[Saved data entries]

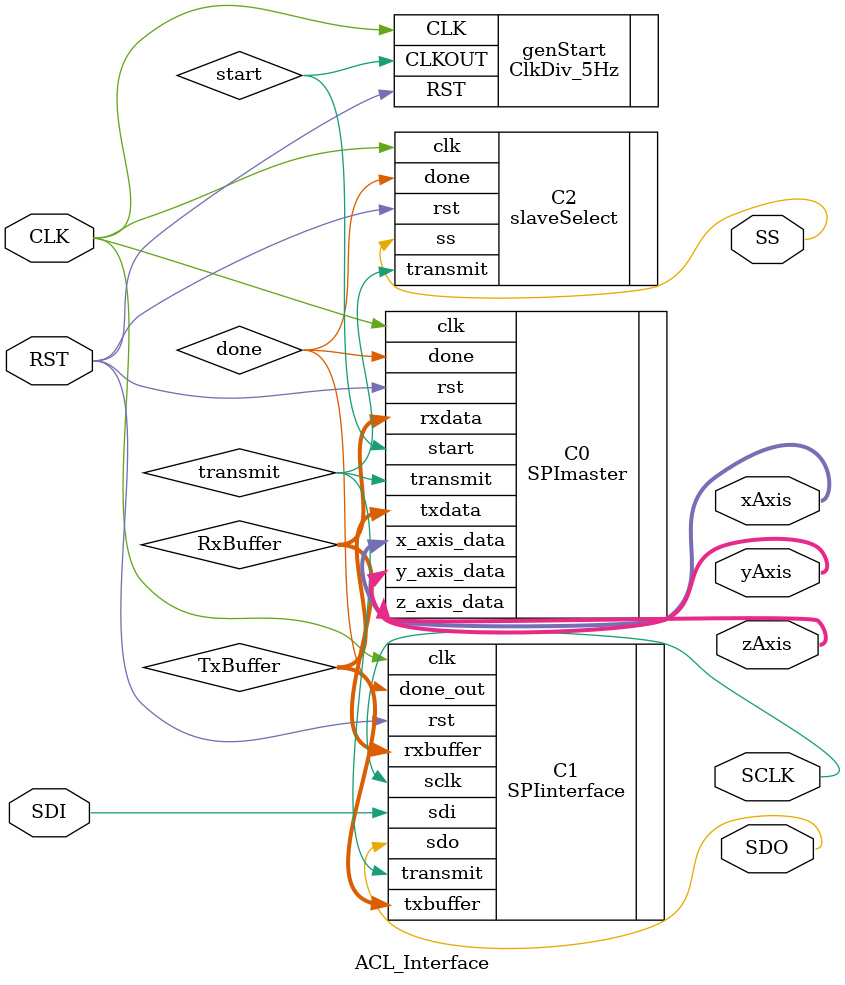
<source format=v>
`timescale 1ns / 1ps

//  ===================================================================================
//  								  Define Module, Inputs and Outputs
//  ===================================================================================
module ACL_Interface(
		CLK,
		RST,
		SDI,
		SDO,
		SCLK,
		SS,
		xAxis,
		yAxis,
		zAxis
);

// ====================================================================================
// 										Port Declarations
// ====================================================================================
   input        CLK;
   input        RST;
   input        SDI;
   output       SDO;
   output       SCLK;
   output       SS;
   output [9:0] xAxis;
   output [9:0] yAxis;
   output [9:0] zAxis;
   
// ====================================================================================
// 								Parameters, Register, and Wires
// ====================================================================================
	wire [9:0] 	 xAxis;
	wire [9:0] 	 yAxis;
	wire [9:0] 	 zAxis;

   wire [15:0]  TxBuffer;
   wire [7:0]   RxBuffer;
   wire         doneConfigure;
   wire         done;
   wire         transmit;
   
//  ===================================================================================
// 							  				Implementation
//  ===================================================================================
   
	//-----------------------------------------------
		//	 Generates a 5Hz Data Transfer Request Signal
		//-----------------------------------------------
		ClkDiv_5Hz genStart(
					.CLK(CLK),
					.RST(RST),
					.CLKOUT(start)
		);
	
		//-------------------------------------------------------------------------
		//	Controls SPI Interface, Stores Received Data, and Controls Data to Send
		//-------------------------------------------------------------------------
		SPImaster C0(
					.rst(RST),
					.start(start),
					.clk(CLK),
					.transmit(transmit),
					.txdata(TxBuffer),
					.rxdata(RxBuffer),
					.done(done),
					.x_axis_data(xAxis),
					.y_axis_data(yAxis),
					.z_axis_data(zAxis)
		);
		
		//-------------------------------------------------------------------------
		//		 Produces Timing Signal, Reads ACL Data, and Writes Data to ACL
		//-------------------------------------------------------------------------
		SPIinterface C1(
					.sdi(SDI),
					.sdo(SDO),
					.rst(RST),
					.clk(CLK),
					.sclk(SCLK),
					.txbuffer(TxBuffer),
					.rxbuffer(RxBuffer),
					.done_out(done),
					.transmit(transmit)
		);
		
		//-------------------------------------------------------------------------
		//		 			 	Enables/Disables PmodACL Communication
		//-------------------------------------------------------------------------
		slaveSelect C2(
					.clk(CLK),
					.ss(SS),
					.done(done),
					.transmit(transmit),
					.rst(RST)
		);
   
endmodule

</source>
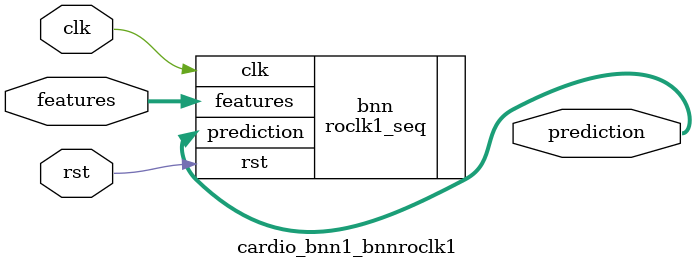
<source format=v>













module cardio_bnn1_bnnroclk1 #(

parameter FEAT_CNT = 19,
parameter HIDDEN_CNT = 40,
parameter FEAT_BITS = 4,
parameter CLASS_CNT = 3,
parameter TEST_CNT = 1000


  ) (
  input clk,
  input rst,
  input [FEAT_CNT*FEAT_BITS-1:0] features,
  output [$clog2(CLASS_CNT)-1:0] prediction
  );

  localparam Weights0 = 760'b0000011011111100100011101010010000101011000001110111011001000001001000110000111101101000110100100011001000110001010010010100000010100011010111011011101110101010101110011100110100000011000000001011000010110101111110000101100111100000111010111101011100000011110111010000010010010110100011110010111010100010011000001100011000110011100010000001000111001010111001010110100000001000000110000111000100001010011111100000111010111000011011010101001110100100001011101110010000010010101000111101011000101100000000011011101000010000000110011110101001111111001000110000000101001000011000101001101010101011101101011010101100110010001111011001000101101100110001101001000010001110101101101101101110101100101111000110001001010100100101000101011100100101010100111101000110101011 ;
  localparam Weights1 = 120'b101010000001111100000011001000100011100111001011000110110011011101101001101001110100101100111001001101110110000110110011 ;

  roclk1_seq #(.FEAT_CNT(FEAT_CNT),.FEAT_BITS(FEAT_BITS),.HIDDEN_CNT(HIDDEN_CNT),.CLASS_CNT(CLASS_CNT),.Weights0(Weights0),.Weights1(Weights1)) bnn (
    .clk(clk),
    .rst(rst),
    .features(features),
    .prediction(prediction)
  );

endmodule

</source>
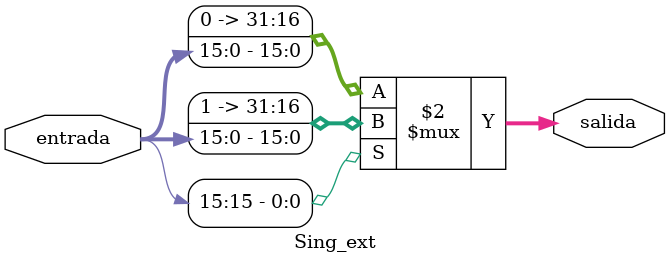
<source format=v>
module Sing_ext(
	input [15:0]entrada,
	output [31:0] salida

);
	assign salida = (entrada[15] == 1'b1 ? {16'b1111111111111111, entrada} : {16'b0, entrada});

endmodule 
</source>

Work task:
Spot every line in the entries that includes the word "entrada", and copy each one out.

Output:
	input [15:0]entrada,
	assign salida = (entrada[15] == 1'b1 ? {16'b1111111111111111, entrada} : {16'b0, entrada});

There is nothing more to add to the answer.